» **What you are asked to do**
Give back the source text of every item below word for word, leaving out the pictures.

» **Stored data**

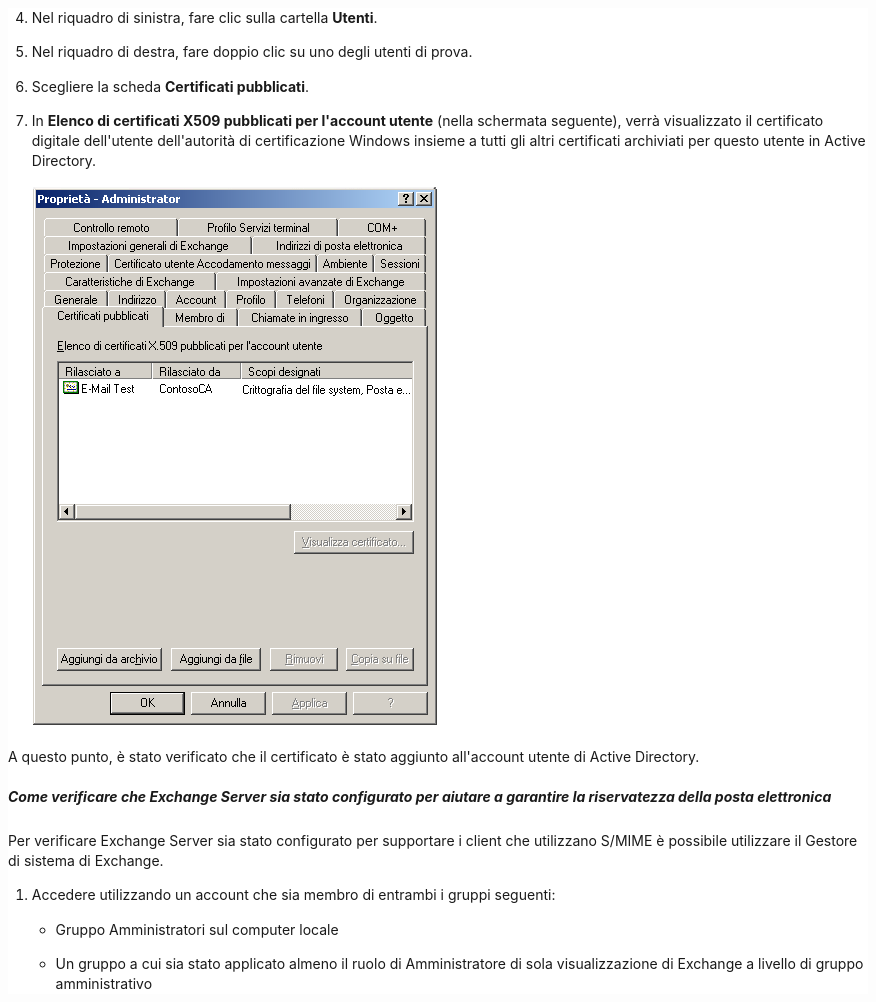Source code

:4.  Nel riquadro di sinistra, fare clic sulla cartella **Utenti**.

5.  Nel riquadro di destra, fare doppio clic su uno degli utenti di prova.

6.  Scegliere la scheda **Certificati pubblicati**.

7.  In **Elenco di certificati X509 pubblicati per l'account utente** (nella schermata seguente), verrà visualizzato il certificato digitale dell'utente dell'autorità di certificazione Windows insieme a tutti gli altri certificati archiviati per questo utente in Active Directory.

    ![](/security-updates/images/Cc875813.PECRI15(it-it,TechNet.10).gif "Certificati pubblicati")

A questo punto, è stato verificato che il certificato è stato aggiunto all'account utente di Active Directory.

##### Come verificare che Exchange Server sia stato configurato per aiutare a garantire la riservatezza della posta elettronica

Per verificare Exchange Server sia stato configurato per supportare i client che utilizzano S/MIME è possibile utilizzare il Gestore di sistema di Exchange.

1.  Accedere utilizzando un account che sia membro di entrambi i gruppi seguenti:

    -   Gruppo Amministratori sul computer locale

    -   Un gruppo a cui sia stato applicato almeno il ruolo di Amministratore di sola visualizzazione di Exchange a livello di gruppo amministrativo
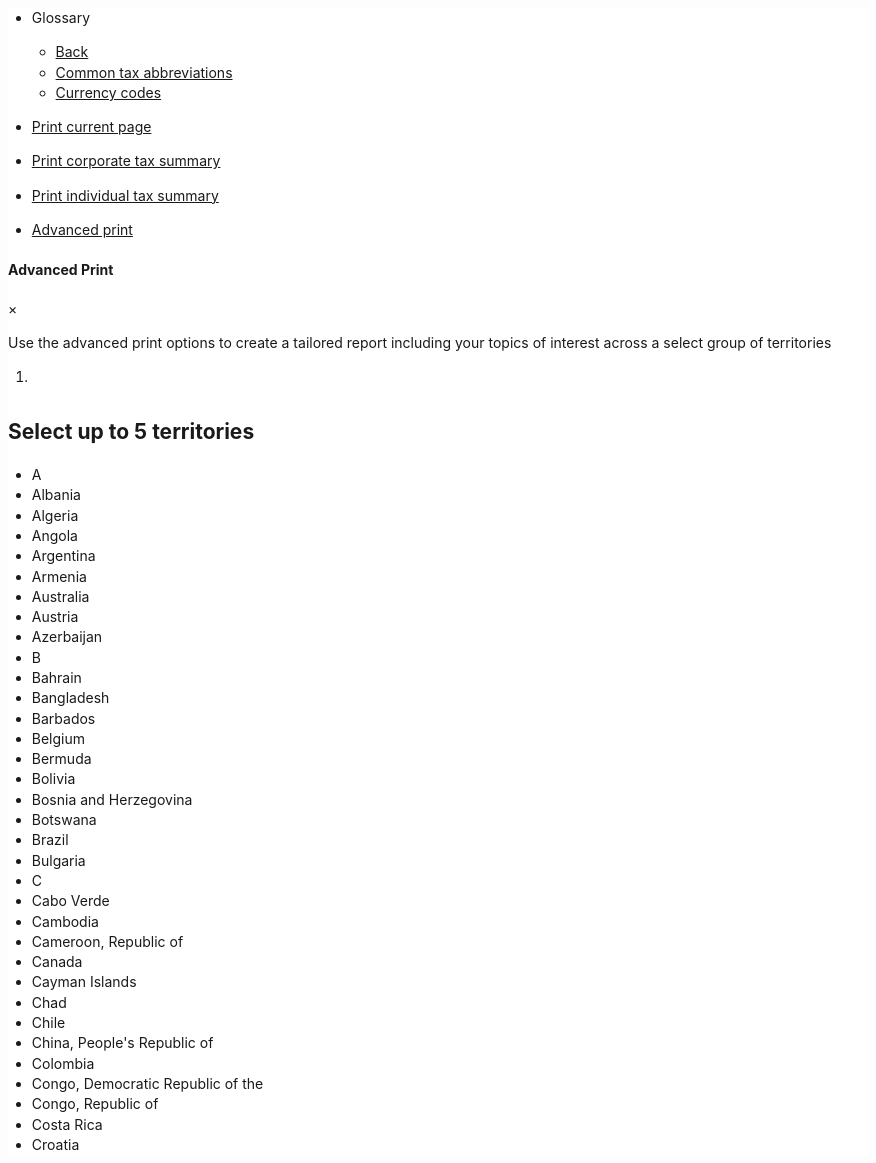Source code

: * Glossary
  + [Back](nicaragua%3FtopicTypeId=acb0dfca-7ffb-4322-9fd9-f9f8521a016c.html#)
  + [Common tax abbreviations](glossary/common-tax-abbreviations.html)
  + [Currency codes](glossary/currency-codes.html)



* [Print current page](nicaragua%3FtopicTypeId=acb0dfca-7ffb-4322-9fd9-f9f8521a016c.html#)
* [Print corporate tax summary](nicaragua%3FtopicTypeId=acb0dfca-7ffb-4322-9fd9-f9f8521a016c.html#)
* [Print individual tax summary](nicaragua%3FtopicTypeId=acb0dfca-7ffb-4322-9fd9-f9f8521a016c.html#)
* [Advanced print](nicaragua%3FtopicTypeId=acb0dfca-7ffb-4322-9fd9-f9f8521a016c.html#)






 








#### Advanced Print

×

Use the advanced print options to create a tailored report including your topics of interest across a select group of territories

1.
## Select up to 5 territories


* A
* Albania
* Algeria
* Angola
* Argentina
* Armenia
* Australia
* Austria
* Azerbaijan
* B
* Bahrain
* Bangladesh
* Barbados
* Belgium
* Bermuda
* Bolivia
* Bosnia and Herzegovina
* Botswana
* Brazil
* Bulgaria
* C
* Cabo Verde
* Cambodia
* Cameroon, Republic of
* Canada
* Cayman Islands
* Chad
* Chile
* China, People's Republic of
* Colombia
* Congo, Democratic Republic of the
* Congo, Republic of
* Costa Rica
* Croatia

» **Response to this exercise**
Source code

:4.  Nel riquadro di sinistra, fare clic sulla cartella **Utenti**.

5.  Nel riquadro di destra, fare doppio clic su uno degli utenti di prova.

6.  Scegliere la scheda **Certificati pubblicati**.

7.  In **Elenco di certificati X509 pubblicati per l'account utente** (nella schermata seguente), verrà visualizzato il certificato digitale dell'utente dell'autorità di certificazione Windows insieme a tutti gli altri certificati archiviati per questo utente in Active Directory.

    ![](/security-updates/images/Cc875813.PECRI15(it-it,TechNet.10).gif "Certificati pubblicati")

A questo punto, è stato verificato che il certificato è stato aggiunto all'account utente di Active Directory.

##### Come verificare che Exchange Server sia stato configurato per aiutare a garantire la riservatezza della posta elettronica

Per verificare Exchange Server sia stato configurato per supportare i client che utilizzano S/MIME è possibile utilizzare il Gestore di sistema di Exchange.

1.  Accedere utilizzando un account che sia membro di entrambi i gruppi seguenti:

    -   Gruppo Amministratori sul computer locale

    -   Un gruppo a cui sia stato applicato almeno il ruolo di Amministratore di sola visualizzazione di Exchange a livello di gruppo amministrativo
Source code

: * Glossary
  + [Back](nicaragua%3FtopicTypeId=acb0dfca-7ffb-4322-9fd9-f9f8521a016c.html#)
  + [Common tax abbreviations](glossary/common-tax-abbreviations.html)
  + [Currency codes](glossary/currency-codes.html)



* [Print current page](nicaragua%3FtopicTypeId=acb0dfca-7ffb-4322-9fd9-f9f8521a016c.html#)
* [Print corporate tax summary](nicaragua%3FtopicTypeId=acb0dfca-7ffb-4322-9fd9-f9f8521a016c.html#)
* [Print individual tax summary](nicaragua%3FtopicTypeId=acb0dfca-7ffb-4322-9fd9-f9f8521a016c.html#)
* [Advanced print](nicaragua%3FtopicTypeId=acb0dfca-7ffb-4322-9fd9-f9f8521a016c.html#)






 








#### Advanced Print

×

Use the advanced print options to create a tailored report including your topics of interest across a select group of territories

1.
## Select up to 5 territories


* A
* Albania
* Algeria
* Angola
* Argentina
* Armenia
* Australia
* Austria
* Azerbaijan
* B
* Bahrain
* Bangladesh
* Barbados
* Belgium
* Bermuda
* Bolivia
* Bosnia and Herzegovina
* Botswana
* Brazil
* Bulgaria
* C
* Cabo Verde
* Cambodia
* Cameroon, Republic of
* Canada
* Cayman Islands
* Chad
* Chile
* China, People's Republic of
* Colombia
* Congo, Democratic Republic of the
* Congo, Republic of
* Costa Rica
* Croatia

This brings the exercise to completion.